As I bring a week's retreat to close, I am ready to glean the results of that retreat in my daily living--back to ordinary time, so to speak!  Today's Gospel, Mt. 14: 1-12, brings us the story about Herod, Herodias and their daughter, who pleased Herod so much by her dance for him on his birthday that he promises to a give her anything she asks of him. Little did he know that, prompted by her mother Herodias, who wanted John dead, she would ask for the head of John the Baptist, a prisoner of Herod's at the time.  He certainly does not want to kill John but he also does not want to break his promise in front of his friends.  His integrity is at stake!  So he gives in to her!

How often do we betray ourselves, afraid of losing face with our friends, so we do what we really do not want to do, even if that means committing a grave sin.  Doing so, I believe, means that I have been unfaithful in small ways and thus am more vulnerable to committing graver offenses!  Without grace, without God, we are apt to go astray, to betray our innermost self that is one with God. We are likely to do this, not once, but often. St. Paul struggled, just as we do, to do what is right.  He describes that struggle, in part, in Romans 7:21-25: "...[E]very  single time I want to do good it is something evil that comes to hand [as with Herod and Herodias]. In my inmost self I dearly love God's Law [and so did Herod and Herodias, I believe], but I can see that my body follows a different law that battles against the law which my reason dictates. This is what makes me a prisoner of that law of sin which lives inside my body....Who will rescue me from this body doomed to death? Thanks be to God through Jesus Christ our Lord." 

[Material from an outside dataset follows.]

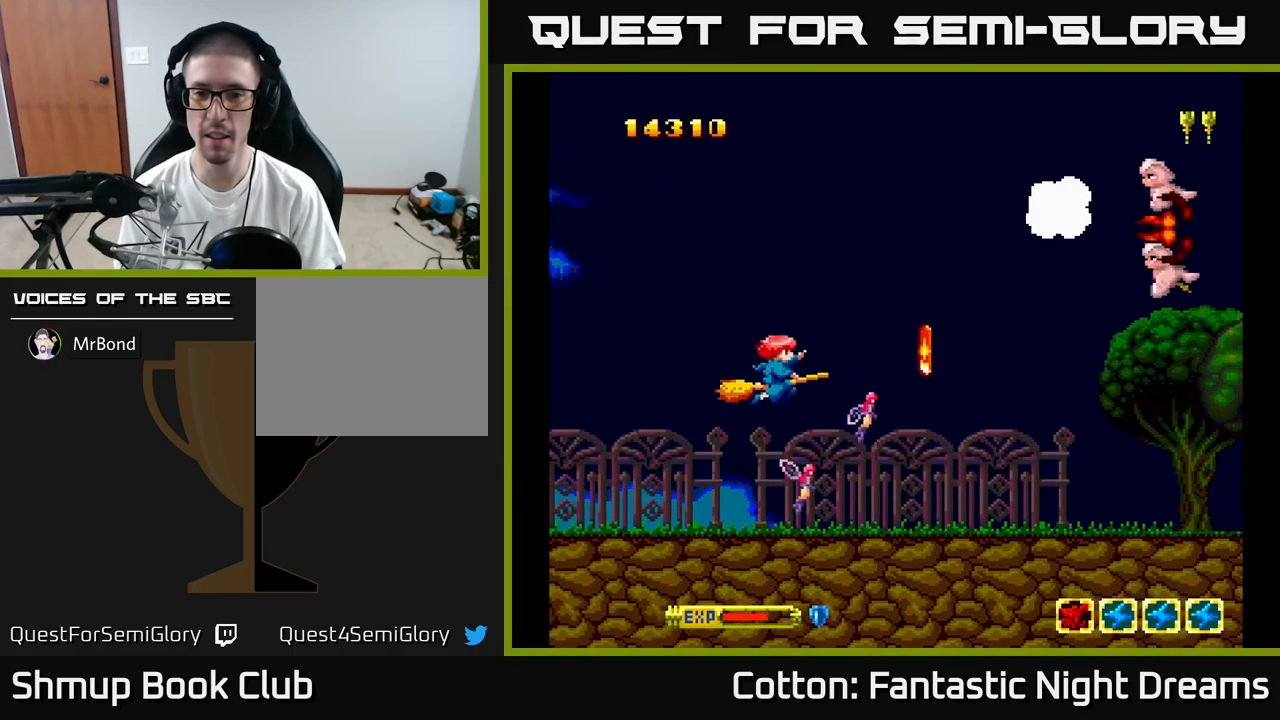
{"buttons": ["Y", "DPAD_UP", "DPAD_RIGHT"], "right_stick": "center", "events": [[300, "Y", "down"], [333, "DPAD_RIGHT", "down"]]}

Lord, you know my weaknesses. You know that often I give in to the dictates of sin within me rather than following the guidance of the Spirit within my deepest self. Have mercy on me, Lord, when I fall into sin and give in to pressures outside of me, as did Herod's daughter and Herod himself.  Temptation is everywhere but so, too, are You, O Lord! I ask for the grace to call upon you, especially when I am tempted to follow the voice that opposes at the Holy Spirit at work within me. I ask for these graces in Jesus' name. Amen.